:: Text for analysis ::
=== Begin Enclosure ===
Entomologists in the early 1900s began to rear Trichogramma spp. for biological control. T. minutum is one of the most commonly found species in Europe and was first mass reared in 1926 on eggs of Sitotroga cerealella. T. minutum has been investigated as a method of biological control of the Choristoneura fumiferana, a major pest of spruce and fir forests.

Nine species of Trichogramma are produced commercially in insectaries around the world, with 30 countries releasing them. Trichogramma wasps are used for control on numerous crops and plants; these include cotton, sugarcane, vegetables, sugarbeets, orchards, and forests. Some of the pests controlled include cotton bollworm (Helicoverpa armigera), codling moth (Cydia pomonella), lightbrown apple moth (Epiphyas postvittana), and European corn borer (Ostrinia nubilalis).

Trichogramma species vary in their host specificity. This can lead to nontarget hosts being parasitized. This, in turn, can cause problems by reducing the amount of parasitism of the target host, and depending on the rate of parasitism, nontarget effects could be significant on nontarget host populations. Research is being done on the use of Trichogramma wasps to control populations of spruce bud moth (Zeiraphera canadensis), which damages white spruce trees.
=== End Enclosure ===
:: Supplied information ::
=== Begin Enclosure ===
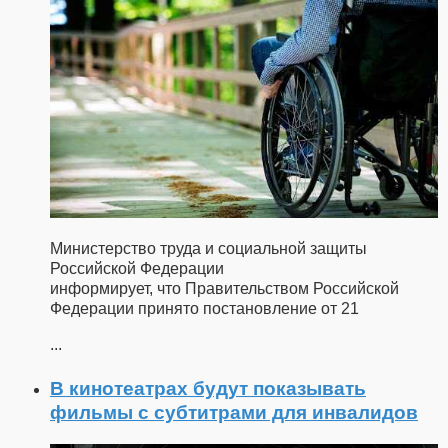
Министерство труда и социальной защиты
Российской Федерации
информирует, что Правительством Российской
Федерации принято постановление от 21
...
В кинотеатрах будут показывать
фильмы с субтитрами для инвалидов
=== End Enclosure ===
:: Task set ::
1: Print the section of the text on Trichogramma wasps starting at "Entomologists in the" and ending at "borer (Ostrinia nubilalis).".
2: Answer these questions from the text on Trichogramma wasps:
(a) In what year was T. minutum first mass reared?
(b) How many countries release Trichogramma wasps?
(c) What kind of tree does the spruce bud moth damage?
Rely only on the text about Trichogramma wasps.

:: Your responses ::
1:
Entomologists in the early 1900s began to rear Trichogramma spp. for biological control. T. minutum is one of the most commonly found species in Europe and was first mass reared in 1926 on eggs of Sitotroga cerealella. T. minutum has been investigated as a method of biological control of the Choristoneura fumiferana, a major pest of spruce and fir forests.

Nine species of Trichogramma are produced commercially in insectaries around the world, with 30 countries releasing them. Trichogramma wasps are used for control on numerous crops and plants; these include cotton, sugarcane, vegetables, sugarbeets, orchards, and forests. Some of the pests controlled include cotton bollworm (Helicoverpa armigera), codling moth (Cydia pomonella), lightbrown apple moth (Epiphyas postvittana), and European corn borer (Ostrinia nubilalis).

2:
(a) 1926
(b) 30
(c) White spruce